The Center for Global Development introduced an idea for a “stretch fund” to bridge the SDG financing gap. The fund would fill in a “missing piece” in the development finance architecture, by partnering with development finance institutions to stretch the spectrum of clients, scale and mobilization of finance, range of investments and scope of investible markets.
In a brief titled, ‘The Stretch Fund: Bridging the Gap in the Development Finance Architecture,’ Nancy Lee and Dan Preston recognize that development finance institutions (DFIs) have a similar view of risk and tolerance for risk as their commercial counterparts. Consequently, DFIs have faced challenges in developing “projects that will pass their own credit and investment committees.” The authors identify three gaps that DFIs and private investors typically do not address: early-stage finance for firms and infrastructure; high-risk project tranches; and local currency products and services. They propose a new approach that can help DFIs effectively manage increased risk while increasing their impact.
To bridge the SDG financing gap, the authors argue, the world needs a “new public-private actor…one that has a very different risk tolerance and financial objective” and that prioritizes development impact.
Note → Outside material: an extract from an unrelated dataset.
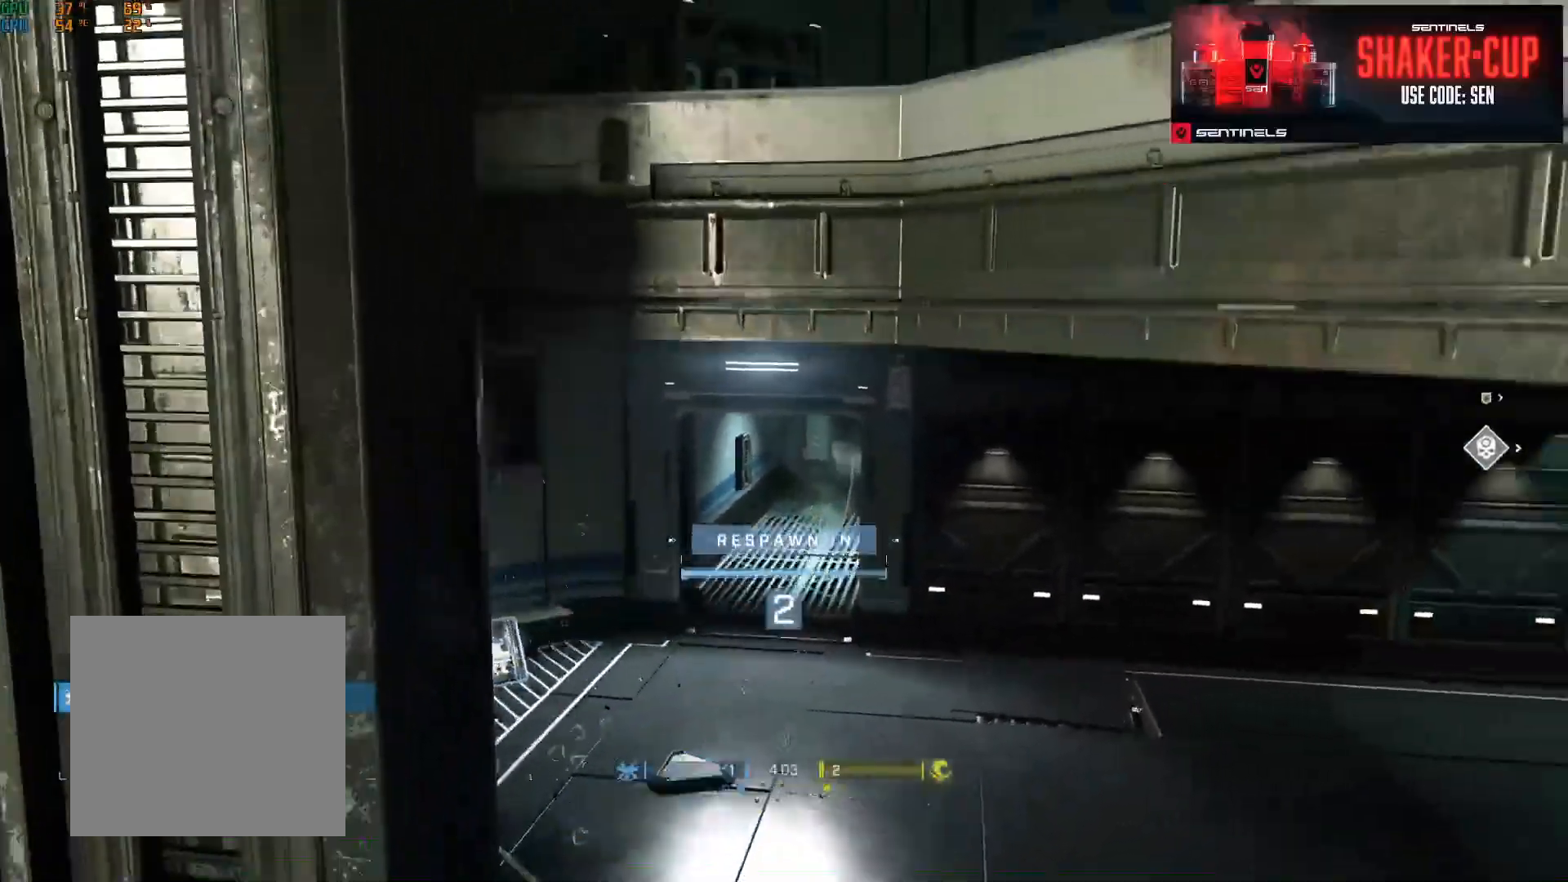
{"buttons": ["SELECT"], "left_stick": "center", "right_stick": "center", "events": [[317, "R1", "down"], [334, "left_stick", "center"], [401, "R1", "up"], [484, "SELECT", "down"]]}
Lee and Preston emphasize the a critical need for public or private investors that are willing to target investments with high development impact and at scale, but also are willing to accept below-market returns.
They outline the ways in which the Stretch Fund would differ from existing DFIs and their donor trust fund partners, including by deploying subordinated products and aligning staff performance incentives with an impact mission and a tolerance for a portfolio with financial underperformers. The proposed Stretch Fund would be a pooled investment vehicle, with a focus on transactions under USD10 million and a “substantial share of activity involving deals in the USD2 to USD4 million range.” They recommend that Stretch Fund’s targeted size be approximately USD500 million, with varying sizes of capital infusions from about ten donor governments and philanthropic organizations. The authors suggest that the instrument mix be approximately 55% equity, 35% debt and 10% guarantees.
Lee and Preston conclude that the Stretch Fund presents an opportunity to change the SDG financing dynamics and help bridge critical gaps that block private finance flows in a way that will boost leverage and impact.